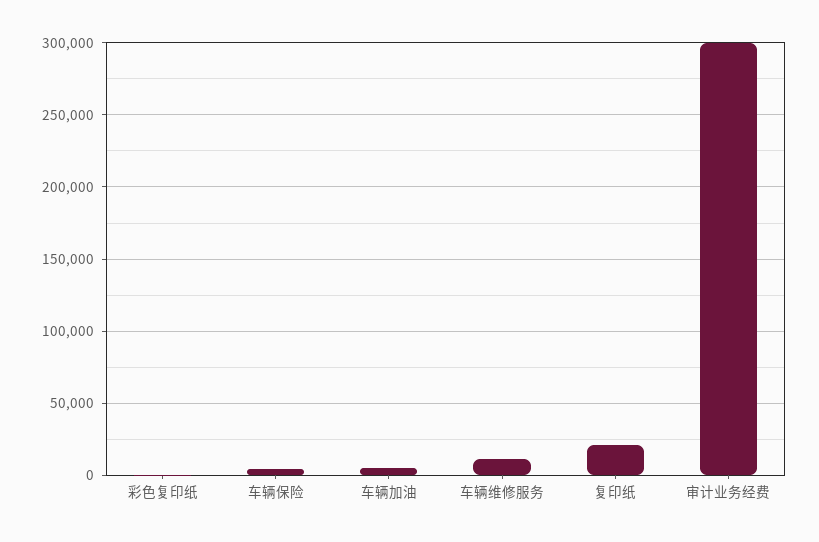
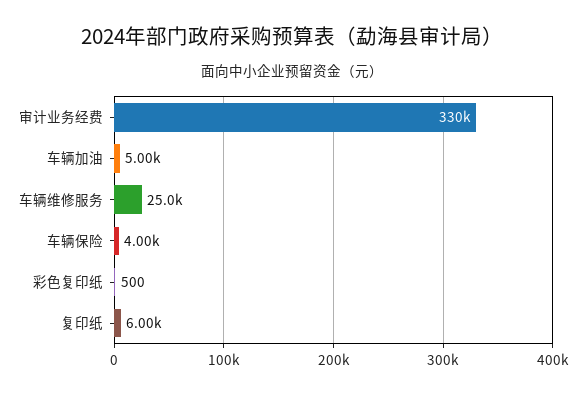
  {
    "彩色复印纸": 500,
    "车辆保险": 4000,
    "车辆加油": 5000,
-   "车辆维修服务": 10000,
+   "车辆维修服务": 25000,
-   "复印纸": 20000,
+   "复印纸": 6000,
-   "审计业务经费": 300000
+   "审计业务经费": 330000
  }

*ABOUT THIS EXERCISE*. After dropping every picture, transcribe each entry exactly.

*EXERCISE SOLUTION*.
  {
    "彩色复印纸": 500,
    "车辆保险": 4000,
    "车辆加油": 5000,
-   "车辆维修服务": 10000,
+   "车辆维修服务": 25000,
-   "复印纸": 20000,
+   "复印纸": 6000,
-   "审计业务经费": 300000
+   "审计业务经费": 330000
  }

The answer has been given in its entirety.